• **PROBLEM**
Having located the line with "213 114 1659", print it and each remaining line exactly, stopping at the end of the material and omitting pictures.

• **DATA TO USE**
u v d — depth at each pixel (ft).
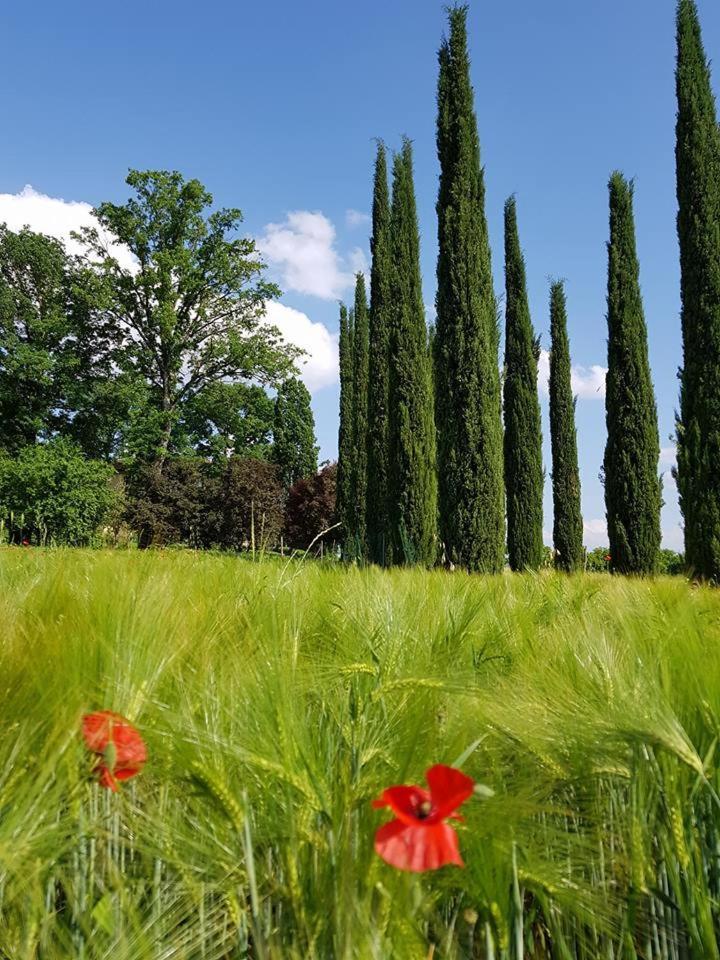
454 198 45.98
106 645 4.40
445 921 3.72
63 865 3.53
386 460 63.82
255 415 132.87
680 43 44.47
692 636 5.67
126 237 112.57
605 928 3.79
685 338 41.78
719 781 4.33
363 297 82.17
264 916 3.37
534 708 4.78
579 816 4.34
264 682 3.98
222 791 3.34
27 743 3.46
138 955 3.17
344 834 3.20
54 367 112.37
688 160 42.83
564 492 77.25
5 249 123.75
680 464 40.98
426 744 3.87
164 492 100.58
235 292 115.96
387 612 6.55
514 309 72.49
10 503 64.08
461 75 47.26
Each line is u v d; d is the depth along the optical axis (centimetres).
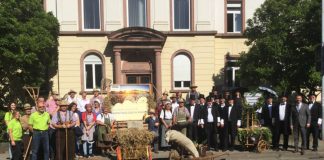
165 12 2844
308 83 2178
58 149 1444
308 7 2128
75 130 1509
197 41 2842
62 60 2762
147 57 2819
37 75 2405
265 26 2325
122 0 2825
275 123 1675
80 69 2781
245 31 2447
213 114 1659
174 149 1410
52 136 1474
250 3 2927
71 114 1464
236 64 2605
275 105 1684
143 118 1753
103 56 2792
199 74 2839
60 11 2777
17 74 2219
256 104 1892
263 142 1650
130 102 1780
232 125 1667
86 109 1606
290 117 1658
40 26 2381
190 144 1371
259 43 2248
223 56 2903
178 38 2836
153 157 1555
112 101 1778
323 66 1730
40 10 2481
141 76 2825
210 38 2839
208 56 2839
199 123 1666
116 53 2744
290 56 2161
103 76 2791
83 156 1591
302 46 2150
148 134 1430
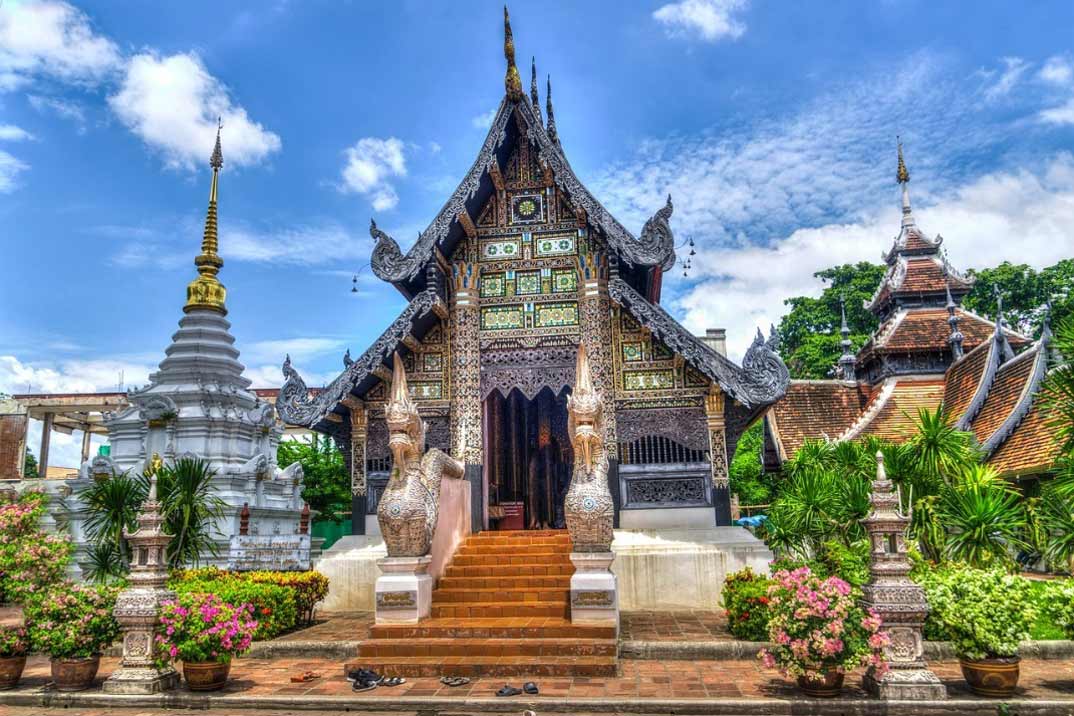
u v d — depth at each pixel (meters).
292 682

• **SOLUTION**
213 114 1659
174 149 1410
52 136 1474
250 3 2927
71 114 1464
236 64 2605
275 105 1684
143 118 1753
103 56 2792
199 74 2839
60 11 2777
17 74 2219
256 104 1892
263 142 1650
130 102 1780
232 125 1667
86 109 1606
290 117 1658
40 26 2381
190 144 1371
259 43 2248
223 56 2903
178 38 2836
153 157 1555
112 101 1778
323 66 1730
40 10 2481
141 76 2825
210 38 2839
208 56 2839
199 123 1666
116 53 2744
290 56 2161
103 76 2791
83 156 1591
302 46 2150
148 134 1430
u v d — depth at each pixel (meters).
292 682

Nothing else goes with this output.